Yesterday I spoke of a most heinous act of computer modification. Today Microsoft spent a huge chunk of the day attempting to solve a major problem.
The WGA (Windows Genuine Advantage - a.k.a. "Disadvantage") servers went completely down. Now I'm not a huge believer in coincidences but if Microsoft has ever had its pants down, this is perhaps a double helping (free wedgie!). Let's see here:
1) Push a secret worldwide update to Automatic Updates out to every computer on the planet.
2) My computer receives the update and VerifyMyPC flags it.
3) WGA servers receive the update completely unaware of what is happening.
4) WGA servers barf (perhaps something in the update they didn't like). All of the WGA servers go down.
5) User PCs attempting to connect to WGA servers can't and therefore are flagged as pirating Windows.
6) Microsoft catches wind of the problem and employees responsible for WGA head into work to solve the problem...and spend most of the day scratching their heads.
A PR disaster in the making if I've ever seen one. Had they had VerifyMyPC deployed throughout their organization, they could have avoided it or at least dealt with it a lot sooner (such as figure it out in 5 minutes instead of wasting hours in the office on a Saturday...time better spent at home).
Edit: Step 4 in the "sequence of events" is kind of vague. There is ALWAYS a reasonable explanation for what happens in a computer - it is just circuits and electricity after all - 0's and 1's. At the time I couldn't think of anything that would trigger a shutdown of the server. I was thinking more along the lines of "some application crashing or BSOD'ing" instead of, well, more reasonable ideas. After I thought about it a bit, perhaps step 3 made an incorrect assumption.
Suppose, for instance, you are in charge of the WGA servers and you are thinking about what hackers will consider a terrific target. The main Microsoft website is high profile but also extremely risky but breaking into WGA would be a great way to mess with a whole bunch of people at once and is a much more "backwater" system.

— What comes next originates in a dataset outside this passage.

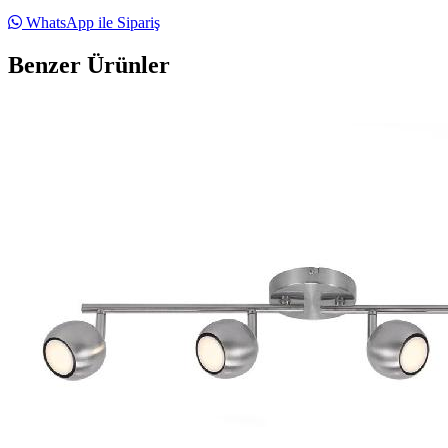
WhatsApp ile Sipariş
Benzer Ürünler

So, as the server manager, you look for what is known as an Intrusion Detection System (IDS) and install one on the server. Then you set up a rule that says, "Should a file change, shut off this computer." Then you set up Automatic Updates to manual download and install (i.e. Ask me before doing either one). Then, you put into place a policy that when there is an update available via Automatic Updates one of the engineers (or a script) is to turn off/disable the IDS rule, run the updates, and turn the rule back on. This policy is then applied to all of the WGA servers to make the whole thing easier to administrate simultaneously.
Now Microsoft is huge and the left hand doesn't always know what the right hand is doing. So the Microsoft group responsible for Windows Updates releases a secret Windows Update that bypasses even the manual settings in Automatic Updates.
Every computer, including the WGA servers all download this update and install it. However! The IDS picks up on the fact that critical Windows files have changed. Each system then executes a perfectly flawless shutdown as per the rule set in the IDS system. Wam! Bam! WGA is completely down. The reason the engineers spent half a day in the office was probably to figure out what triggered the IDS rule to fire in the first place - even then they possibly didn't figure it out (depending on how good the IDS is - VerifyMyPC caught it on my system). Still, that's over half of their Saturday wasted.
I can see a number of people getting yelled at over this:
1) The Windows Update group responsible for the whole mess. First for issuing a secret worldwide update. And then for getting caught.
2) The WGA server group for having a single point of failure that can cause the servers to all go down.
3) Those who programmed the client-side of WGA for assuming that if the WGA servers are unreachable, because the servers are all down, that the person is pirating Windows.
4) The support group (in India?) who said that the WGA servers would be back up sometime on Tuesday.